### Exercise data
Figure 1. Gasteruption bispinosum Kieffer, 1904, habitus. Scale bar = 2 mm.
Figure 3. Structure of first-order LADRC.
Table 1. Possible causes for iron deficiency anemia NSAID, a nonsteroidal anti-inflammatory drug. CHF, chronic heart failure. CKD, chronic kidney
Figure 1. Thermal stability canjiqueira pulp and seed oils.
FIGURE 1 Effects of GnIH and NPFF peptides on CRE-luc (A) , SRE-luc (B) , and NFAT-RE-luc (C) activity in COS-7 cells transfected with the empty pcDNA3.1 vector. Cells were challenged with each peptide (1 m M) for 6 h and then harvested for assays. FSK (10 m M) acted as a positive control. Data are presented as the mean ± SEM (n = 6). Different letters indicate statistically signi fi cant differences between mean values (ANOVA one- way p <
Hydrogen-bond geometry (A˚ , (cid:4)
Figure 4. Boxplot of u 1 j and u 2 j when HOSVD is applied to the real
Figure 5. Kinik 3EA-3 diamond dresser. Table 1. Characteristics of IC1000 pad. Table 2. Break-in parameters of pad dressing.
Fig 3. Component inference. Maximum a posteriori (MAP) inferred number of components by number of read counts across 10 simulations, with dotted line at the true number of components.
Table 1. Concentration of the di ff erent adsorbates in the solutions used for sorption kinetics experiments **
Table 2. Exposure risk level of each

### Work task
Write out again only the lines from the one with "Figure 5. Kinik" through the last line of the records above. Keep every word as it stands.

### Completed exercise
Figure 5. Kinik 3EA-3 diamond dresser. Table 1. Characteristics of IC1000 pad. Table 2. Break-in parameters of pad dressing.
Fig 3. Component inference. Maximum a posteriori (MAP) inferred number of components by number of read counts across 10 simulations, with dotted line at the true number of components.
Table 1. Concentration of the di ff erent adsorbates in the solutions used for sorption kinetics experiments **
Table 2. Exposure risk level of each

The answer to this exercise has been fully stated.